PROBLEM DETAILS: May I have the lines from the one containing "remote control: present" to the end of the entries, returned exactly and with nothing else?

────────────────────

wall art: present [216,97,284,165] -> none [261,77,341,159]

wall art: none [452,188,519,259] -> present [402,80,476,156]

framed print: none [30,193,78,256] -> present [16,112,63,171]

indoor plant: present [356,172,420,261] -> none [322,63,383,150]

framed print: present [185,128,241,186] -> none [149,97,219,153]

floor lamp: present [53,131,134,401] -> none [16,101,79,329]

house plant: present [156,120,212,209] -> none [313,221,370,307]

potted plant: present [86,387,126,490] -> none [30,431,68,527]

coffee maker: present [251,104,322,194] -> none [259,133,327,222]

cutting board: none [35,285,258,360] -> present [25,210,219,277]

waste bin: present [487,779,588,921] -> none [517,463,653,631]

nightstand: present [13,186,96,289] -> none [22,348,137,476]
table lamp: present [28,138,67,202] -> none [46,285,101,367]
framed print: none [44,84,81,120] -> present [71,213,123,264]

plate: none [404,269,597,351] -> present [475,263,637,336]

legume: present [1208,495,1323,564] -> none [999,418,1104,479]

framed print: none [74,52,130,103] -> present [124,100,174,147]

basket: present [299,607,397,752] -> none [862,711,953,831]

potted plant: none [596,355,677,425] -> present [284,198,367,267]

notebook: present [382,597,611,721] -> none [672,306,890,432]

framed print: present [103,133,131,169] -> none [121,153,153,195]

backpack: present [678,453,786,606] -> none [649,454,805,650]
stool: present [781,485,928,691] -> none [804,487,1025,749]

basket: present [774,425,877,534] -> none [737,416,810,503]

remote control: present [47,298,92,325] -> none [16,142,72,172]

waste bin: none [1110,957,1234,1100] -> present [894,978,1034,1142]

────────────────────

TASK RESULT:
remote control: present [47,298,92,325] -> none [16,142,72,172]

waste bin: none [1110,957,1234,1100] -> present [894,978,1034,1142]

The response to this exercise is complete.